>> begin Material for this task

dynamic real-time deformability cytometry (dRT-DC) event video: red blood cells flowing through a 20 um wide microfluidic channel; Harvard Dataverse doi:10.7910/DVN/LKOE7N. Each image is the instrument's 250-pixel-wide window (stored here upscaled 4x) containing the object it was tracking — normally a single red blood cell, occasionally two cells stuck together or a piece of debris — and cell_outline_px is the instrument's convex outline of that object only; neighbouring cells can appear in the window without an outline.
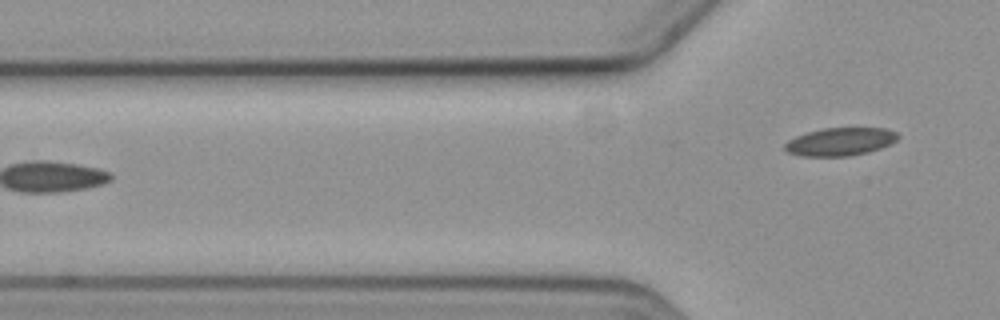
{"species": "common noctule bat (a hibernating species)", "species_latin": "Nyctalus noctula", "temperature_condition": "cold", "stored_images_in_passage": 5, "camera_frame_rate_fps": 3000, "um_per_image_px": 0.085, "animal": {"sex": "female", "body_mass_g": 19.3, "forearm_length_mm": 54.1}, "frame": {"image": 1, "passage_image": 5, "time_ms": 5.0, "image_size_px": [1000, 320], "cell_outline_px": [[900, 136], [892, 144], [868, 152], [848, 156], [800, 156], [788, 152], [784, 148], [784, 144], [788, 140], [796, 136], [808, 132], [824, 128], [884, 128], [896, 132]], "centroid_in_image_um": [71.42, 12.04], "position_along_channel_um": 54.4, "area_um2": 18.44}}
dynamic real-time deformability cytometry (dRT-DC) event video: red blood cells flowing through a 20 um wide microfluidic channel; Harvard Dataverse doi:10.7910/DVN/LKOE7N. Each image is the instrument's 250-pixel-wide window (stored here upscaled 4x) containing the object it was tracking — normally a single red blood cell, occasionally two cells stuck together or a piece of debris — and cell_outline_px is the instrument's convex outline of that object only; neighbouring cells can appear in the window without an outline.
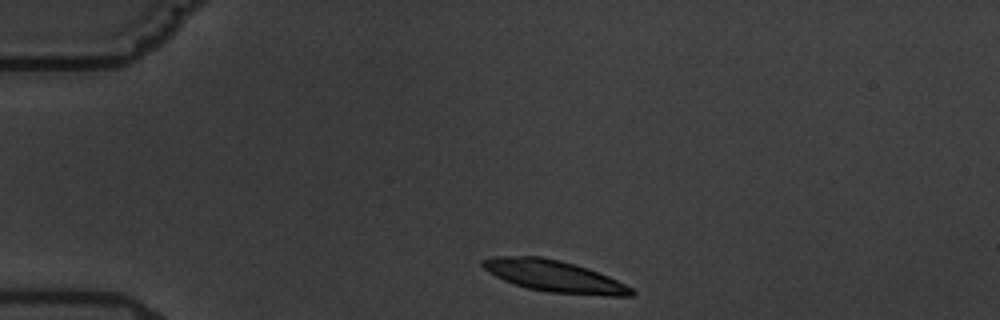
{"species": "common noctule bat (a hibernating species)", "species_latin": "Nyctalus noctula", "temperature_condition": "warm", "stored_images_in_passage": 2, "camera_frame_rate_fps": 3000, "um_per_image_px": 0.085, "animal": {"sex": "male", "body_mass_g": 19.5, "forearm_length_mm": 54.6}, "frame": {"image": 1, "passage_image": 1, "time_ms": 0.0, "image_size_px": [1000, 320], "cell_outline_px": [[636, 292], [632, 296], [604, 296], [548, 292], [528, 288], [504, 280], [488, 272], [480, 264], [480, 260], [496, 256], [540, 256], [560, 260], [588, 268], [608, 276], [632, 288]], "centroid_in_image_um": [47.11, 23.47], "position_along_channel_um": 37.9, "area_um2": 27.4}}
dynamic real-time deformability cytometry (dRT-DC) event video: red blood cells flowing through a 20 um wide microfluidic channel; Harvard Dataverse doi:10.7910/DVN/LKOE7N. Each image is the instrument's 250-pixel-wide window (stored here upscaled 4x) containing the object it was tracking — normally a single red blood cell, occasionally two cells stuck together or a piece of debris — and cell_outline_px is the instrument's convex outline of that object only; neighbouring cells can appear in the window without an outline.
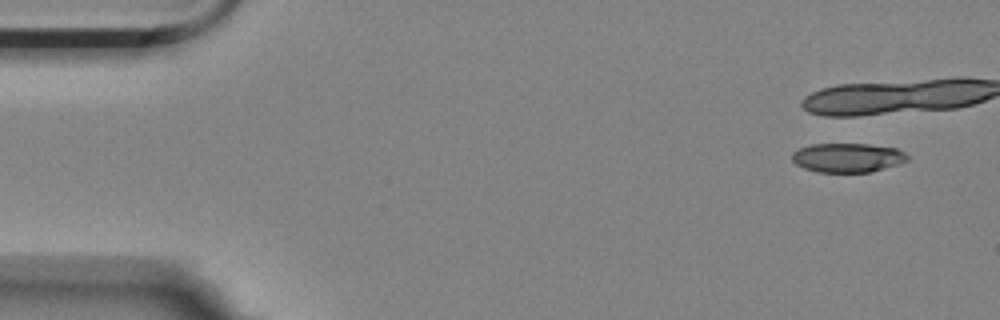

>> end Material for this task

### Aim of the task
Copy every entry exactly as written. Pictures are excluded.

### Correct response
dynamic real-time deformability cytometry (dRT-DC) event video: red blood cells flowing through a 20 um wide microfluidic channel; Harvard Dataverse doi:10.7910/DVN/LKOE7N. Each image is the instrument's 250-pixel-wide window (stored here upscaled 4x) containing the object it was tracking — normally a single red blood cell, occasionally two cells stuck together or a piece of debris — and cell_outline_px is the instrument's convex outline of that object only; neighbouring cells can appear in the window without an outline.
{"species": "common noctule bat (a hibernating species)", "species_latin": "Nyctalus noctula", "temperature_condition": "cold", "stored_images_in_passage": 5, "camera_frame_rate_fps": 3000, "um_per_image_px": 0.085, "animal": {"sex": "female", "body_mass_g": 19.3, "forearm_length_mm": 54.1}, "frame": {"image": 1, "passage_image": 5, "time_ms": 5.0, "image_size_px": [1000, 320], "cell_outline_px": [[900, 136], [892, 144], [868, 152], [848, 156], [800, 156], [788, 152], [784, 148], [784, 144], [788, 140], [796, 136], [808, 132], [824, 128], [884, 128], [896, 132]], "centroid_in_image_um": [71.42, 12.04], "position_along_channel_um": 54.4, "area_um2": 18.44}}
dynamic real-time deformability cytometry (dRT-DC) event video: red blood cells flowing through a 20 um wide microfluidic channel; Harvard Dataverse doi:10.7910/DVN/LKOE7N. Each image is the instrument's 250-pixel-wide window (stored here upscaled 4x) containing the object it was tracking — normally a single red blood cell, occasionally two cells stuck together or a piece of debris — and cell_outline_px is the instrument's convex outline of that object only; neighbouring cells can appear in the window without an outline.
{"species": "common noctule bat (a hibernating species)", "species_latin": "Nyctalus noctula", "temperature_condition": "warm", "stored_images_in_passage": 2, "camera_frame_rate_fps": 3000, "um_per_image_px": 0.085, "animal": {"sex": "male", "body_mass_g": 19.5, "forearm_length_mm": 54.6}, "frame": {"image": 1, "passage_image": 1, "time_ms": 0.0, "image_size_px": [1000, 320], "cell_outline_px": [[636, 292], [632, 296], [604, 296], [548, 292], [528, 288], [504, 280], [488, 272], [480, 264], [480, 260], [496, 256], [540, 256], [560, 260], [588, 268], [608, 276], [632, 288]], "centroid_in_image_um": [47.11, 23.47], "position_along_channel_um": 37.9, "area_um2": 27.4}}
dynamic real-time deformability cytometry (dRT-DC) event video: red blood cells flowing through a 20 um wide microfluidic channel; Harvard Dataverse doi:10.7910/DVN/LKOE7N. Each image is the instrument's 250-pixel-wide window (stored here upscaled 4x) containing the object it was tracking — normally a single red blood cell, occasionally two cells stuck together or a piece of debris — and cell_outline_px is the instrument's convex outline of that object only; neighbouring cells can appear in the window without an outline.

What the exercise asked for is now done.